Last year the Advisory Committee on Immunization Practices (ACIP) took a broader stance: it recommended hepatitis A vaccination for close personal contacts of children who have been adopted from countries with high or intermediate rates of the disease. The ACIP advised that the first dose be administered when the adoption is planned, ideally at least 2 weeks before contact with the adoptee. (See Reuters Health story of Sep 17, 2009.)
Dr. Staat and colleagues, whose findings appeared online today in Pediatrics, reviewed results for 288 children who had undergone hepatitis A virus serologic testing within four months of arrival in the U.S. More than half were screened within two weeks.
Of 279 kids with total antibody results, 29% had positive findings. Region and increasing age were independently associated with immunity on multivariate analysis.

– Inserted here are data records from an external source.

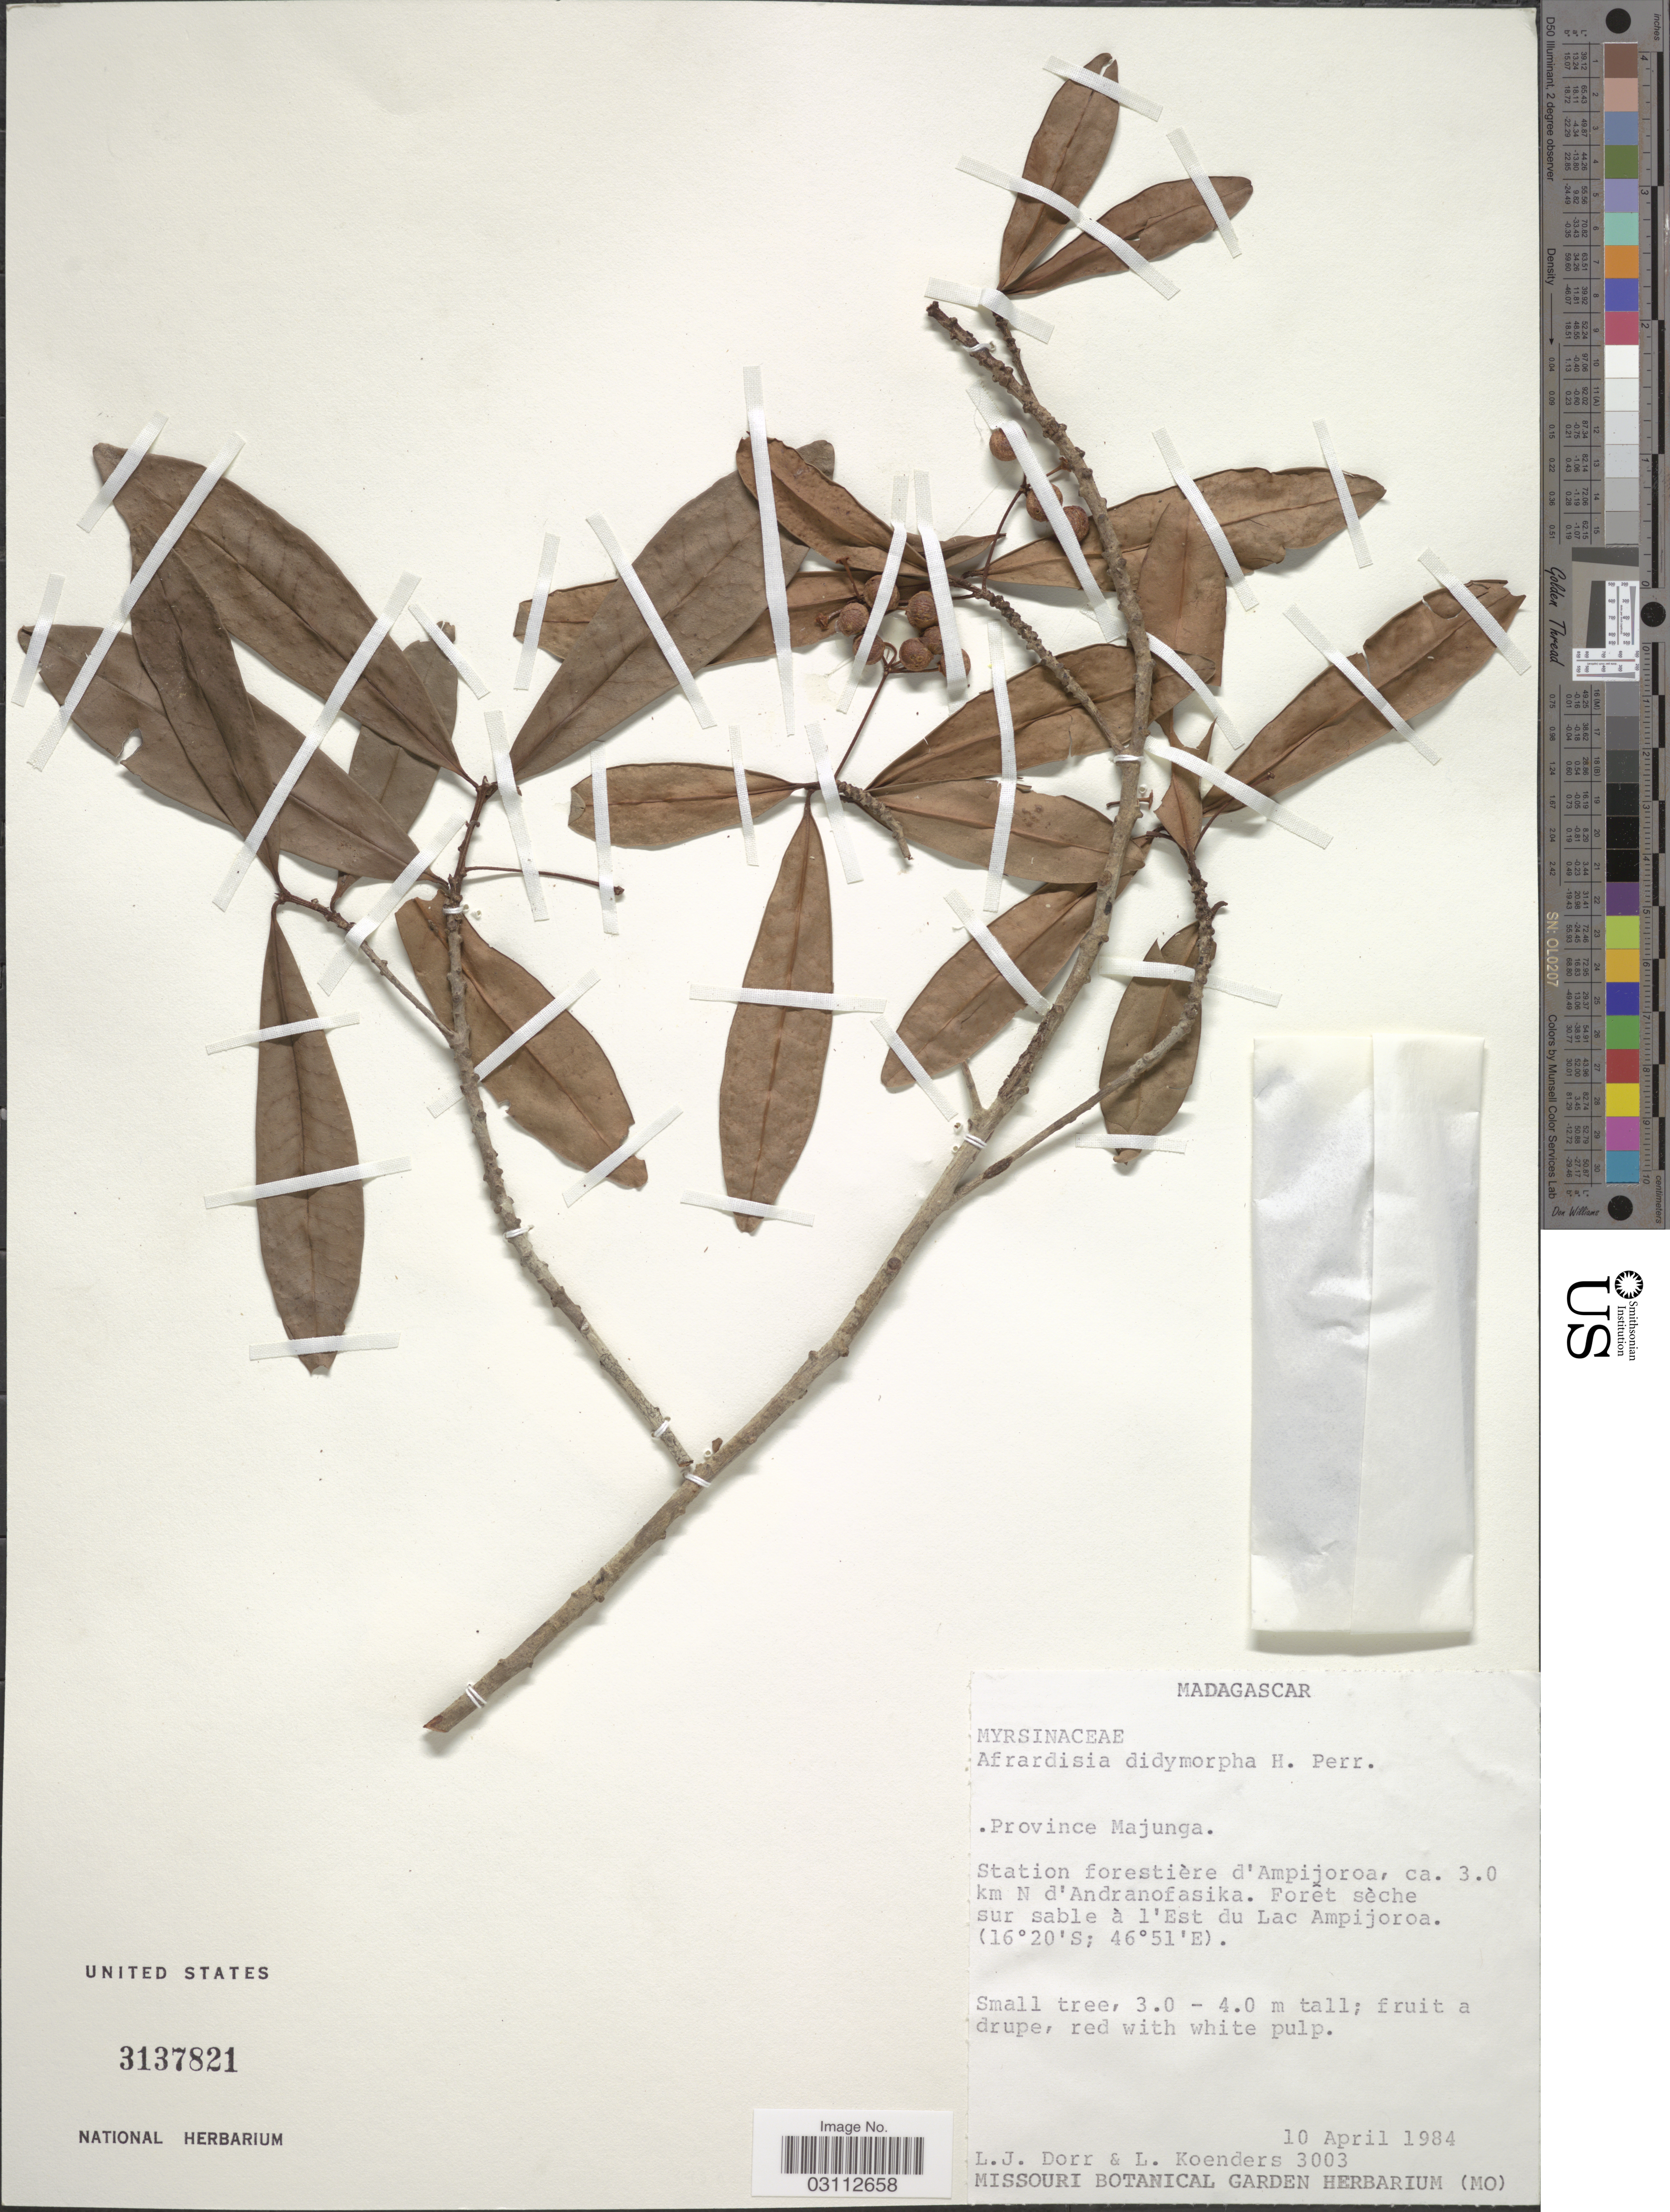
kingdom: Plantae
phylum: Tracheophyta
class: Magnoliopsida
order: Ericales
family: Primulaceae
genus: Ardisia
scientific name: Ardisia didymopora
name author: (H. Perrier) Capuron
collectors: L. J. Dorr & L. Koenders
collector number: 3003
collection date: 1984-04-10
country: Madagascar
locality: Province Majunga. Station forestière d'Ampijoroa, ca. 3.0 km N d'Andranofasika. Forêt sèche sur sable à l'Est du Lac Ampijoroa.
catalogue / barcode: US 3137821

Overall, 72% of children from Africa had immunity, compared to 39% of those from Latin America and the Caribbean, 22% of Eastern Europeans and 17% of those from Asia and the Pacific Rim.
Three of 270 children (1%) had IgM antibodies to hepatitis A virus.
The CDC requires clinical symptoms to be present in addition to IgM antibodies for infections to be considered acute. In the U.S., CDC data show the incidence of acute infections was 1 per 100,000 in 2007. (By contrast, the ACIP estimates the risk for hepatitis A to be 106 per 100,000 household contacts of international adoptees within 60 days of their arrival in the US.)
Although all three children described in the new study were asymptomatic, the adoptive father of one 27-month-old Russian girl developed fever and jaundice shortly after adopting her. Serologic testing was positive for both total and IgM hepatitis A virus-specific antibodies.
"We wanted to share our experience with one of the children who had acute hepatitis A infection to highlight the asymptomatic nature of acute hepatitis A infection in young children and the need to reconsider the current case definition," said Dr. Staat.
According to the researchers, the American Academy of Pediatrics says screening for acute hepatitis A virus should be considered for children who spent their childhood in endemic areas.